4. A statistically significant reduction in the frequency of angina attacks per week and the weekly number of nitroglycerin tablets at weeks 2, 3 and 4 compared to week 1 values was observed in the intervention (Thiotriazolin®) group demonstrating the efficacy of the administered treatment regimen including Thiotriazolin®.
5. The number of nitroglycerin tablets taken by the patients in the control (Meldonium) group at week 3 was significantly lower than at week 1. Changes in the number of nitroglycerin tablets at week 2 and week 4 compared to week 1 were not significant. Moreover, changes in the number of angina attacks at weeks 2, 3 and 4 compared to week 1 were also not significant. All of this indicates the insufficient effect of the treatment regimen including Meldonium on the analyzed parameters.
6. The reduction in the number of angina attacks in the intervention (Thiotriazolin®) group was significantly greater than in the control (Meldonium) group at week 2 (р=0.038) and week 4 (р=0.014) of treatment.

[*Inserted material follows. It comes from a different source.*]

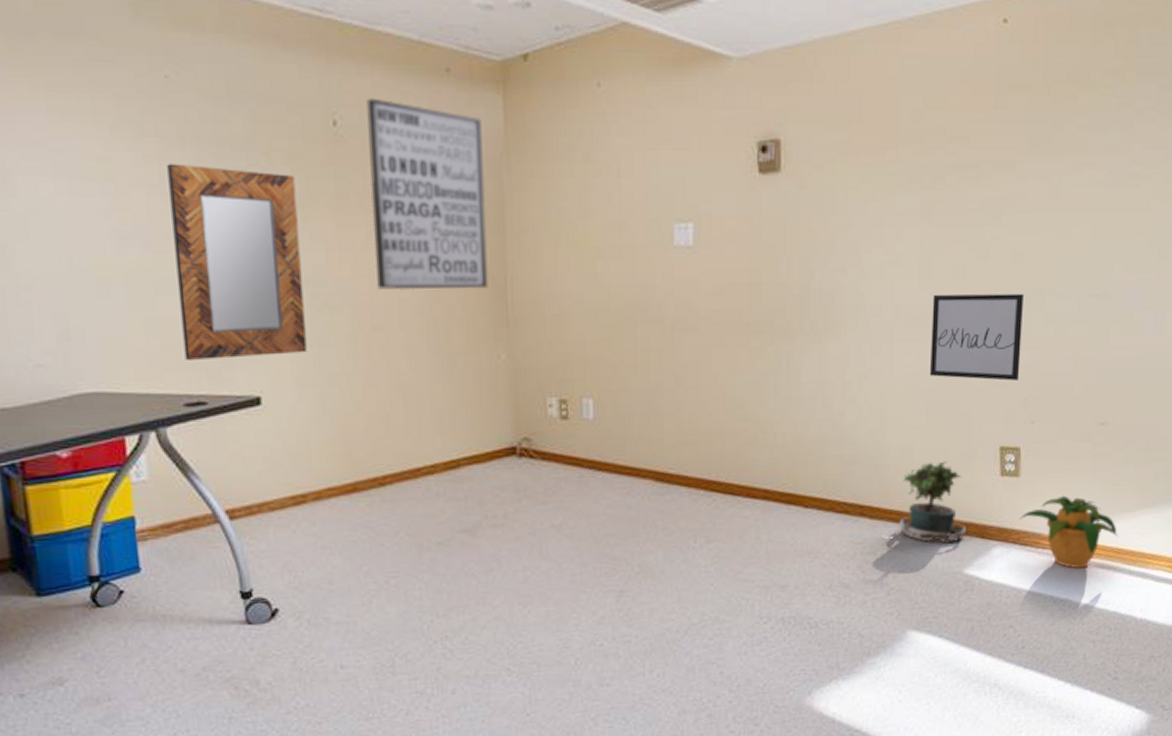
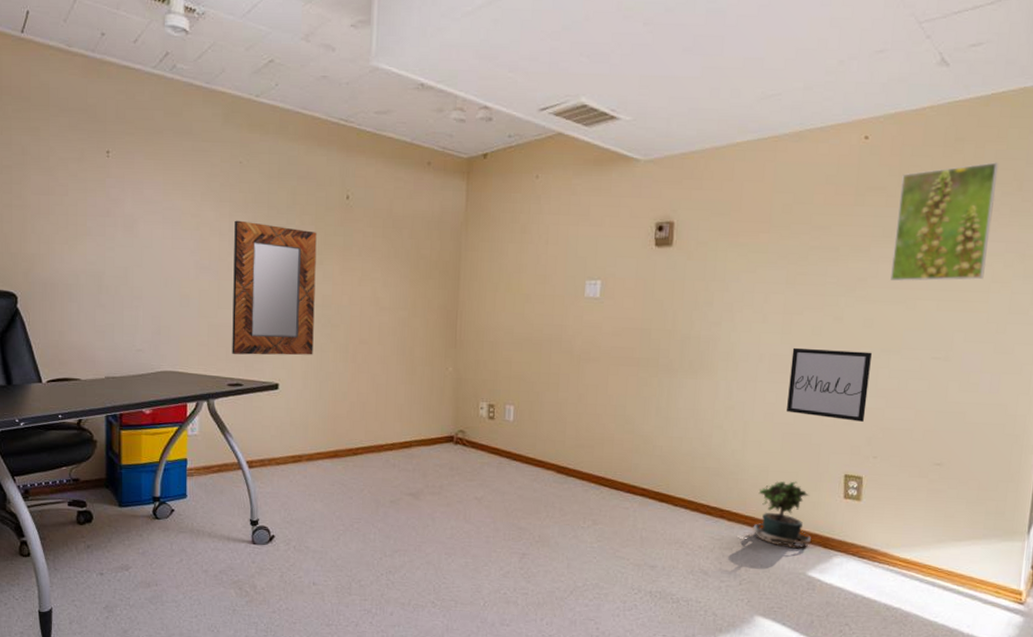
wall art: present [366,98,488,291] -> none [365,181,450,319]
potted plant: present [1019,495,1118,569] -> none [858,520,949,584]
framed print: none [1040,49,1155,204] -> present [890,162,999,282]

7. The reduction in the weekly use of nitroglycerin tablets was significantly higher in the intervention (Thiotriazolin®) group compared to the control (Meldonium) group at week 4 of treatment (р=0.012).
8. The percentage of patients who achieved a reduction in the number of nitroglycerin tablets taken per week was significantly higher (p=0.013) in the intervention (Thiotriazolin®) group compared to the control (Meldonium) group. The percentage of such patients was 67.5% (95% CI: 52.02-79.92%) in the intervention group and 37.5% (95% CI: 24.22-52.97%) in the control group.
9. The study drugs did not cause any adverse changes in the vital signs (HR and BP) or in the laboratory parameters of complete blood count, blood biochemistry or urinalysis. No adverse reactions / adverse events were recorded in the course of this study.